I wanted to share with our readers two encouraging recent pieces of news from the US that demonstrates a commitment towards building more friendly workplaces for mothers. The first is that through “Obamacare” (within the Affordable Care Act) there is a provision requiring insurance companies to cover breast pumps and visits to lactation consultants at no cost to the patient. The second (and peculiar) news is the opening of a lactation room at the White House, because it is an employer with more than 50 workers.
According to the CDC, lactation rooms have become popular in the US because “mothers are the fastest-growing segment of the U.S. labor force“. Approximately 70% of employed mothers with children younger than 3 years work full time. One-third of these mothers return to work within 3 months after giving birth and two-thirds return within 6 months. Moreover, the CDC reports that “working outside the home is related to a shorter duration of breastfeeding, and intentions to work full-time are significantly associated with lower rates of breastfeeding initiation and shorter duration”
Recent research shows that if 90 percent of US mothers breastfed exclusively for 6 months, around 1,000 infant deaths could be prevented every year. The United States would also save $13 billion per year as medical care costs are lower for fully breastfed infants than never-breastfed infants.
In the medium term, breastfeeding contributes to a more productive workforce since mothers of children who were breastfed are likely to miss fewer days of work to care for sick infants. Today, I want to talk precisely about the potential of breastfeeding-friendly work environments to boost both productivity of the mother and the health and nutrition of the child. The evidence-based knowledge about the benefits of breastfeeding for the work productivity and health of mothers is well-recognized and indisputable. Breastfeeding is an essential part of the overall reproductive cycle, producing a faster recovery from pregnancy. It helps shrink the uterus back to the size it was before pregnancy and it helps to lose weight because of the extra calories the body needs to support breastfeeding. It lowers the risk of postpartum depression, and breast and ovarian cancer, as well as helping prevent osteoporosis later in life. A healthy, stress-free mother who can be on task means an employee who is absent less often and able to contribute more productively to her workplace. Breastfeeding will also decrease employee absences associated with caring for a sick child since it has important short- and long-term health benefits for children. Breastfed infants typically need fewer sick care visits, prescriptions, and hospitalizations.
One of such work-life balance policies is related to setting a lactation room in the workplace. A lactation room is defined by Wikipedia as “a private room where a breastfeeding woman can use a breast pump in private one or more times a day”. However, some lactation rooms also accommodate for bringing the child to breastfeed during working hours. Lactation rooms at the workplace break a huge barrier and are a clear sign of employers’ efforts to create a more supportive workplace for women. The provision of a fully equipped (i.e. sink available to clean parts, fridge to store milk, a hospital grade pump for women to share, numerous electrical outlets and a comfortable sofa plus small table), private and convenient space to extract milk is certainly a major determinant to employees’ ability to continue breastfeeding and continue supplying this important source of nutrition to their infants upon returning to work.

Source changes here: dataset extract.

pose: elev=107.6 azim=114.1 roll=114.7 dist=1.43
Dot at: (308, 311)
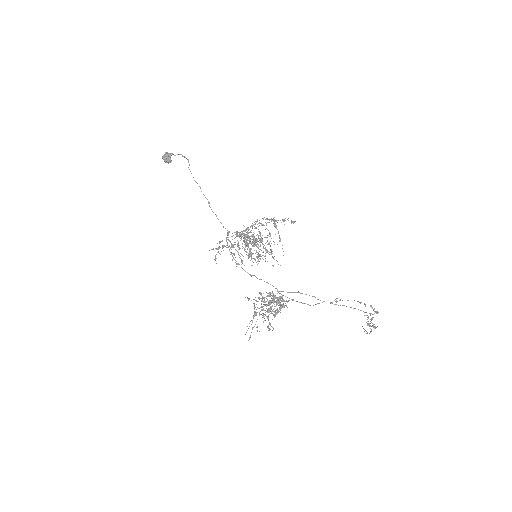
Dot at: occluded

In the US employed mothers breastfeed at a rate 15 percent lower than that of unemployed mothers. The lack of a secure and appropriate space for extracting, sometimes the traveling, the stress, the deadlines and the lack of time are some of the main reasons. Even if these rooms are available, other factors might impede breastfeeding in the workplace. Among them, the lack of time for mothers to extract milk during their work day, or the requirement for breastfeeding mothers to engage in travel (see another posting on this soon).
The legislators who drafted this battled with issues of public spending, but there is one consequence they didn’t foresee: a boom in demand for breast pumps that has left some retailers scrambling. In any case, if retailers have to struggle a bit, this is great news for poor mothers not being able to pay the approximately US$ 300 of an electric double pump. Of course, there are manual pumps and hospital grade pumps for hire or for sharing. In the case of sharing hospital grade pumps, the milk collection kits are only $40 each. Whether all poor mothers have health insurance or not is another issue for an even longer post, but Obamacare’s goal is to provide affordable health insurance for all US citizens under his mandate which means that all poor mothers shuld be benefitting from this sooner or later.
Still, combining the required access to lactation rooms with insurance coverage of breast pumps, the Institute for Women’s Policy Research expects still a modest impact. They estimate that the breastfeeding rate will rise from 44.5 to 47.5 percent due to these changes. These progressive policies are encouraging, and our region can learn from them, adapt them and import them quickly. Peru and the Ciudad de Buenos Aires have recently changed legislation to allow for a lactation room, but it seems there is still some room for advancement on this front. I am also sure the unemployed, self employed mothers; or those mothers employed in the informal sector in our region are also facing hardship finding the time to breastfeed, but unfortunately there are no figures from our regions on these differential breastfeeding rates by occupation.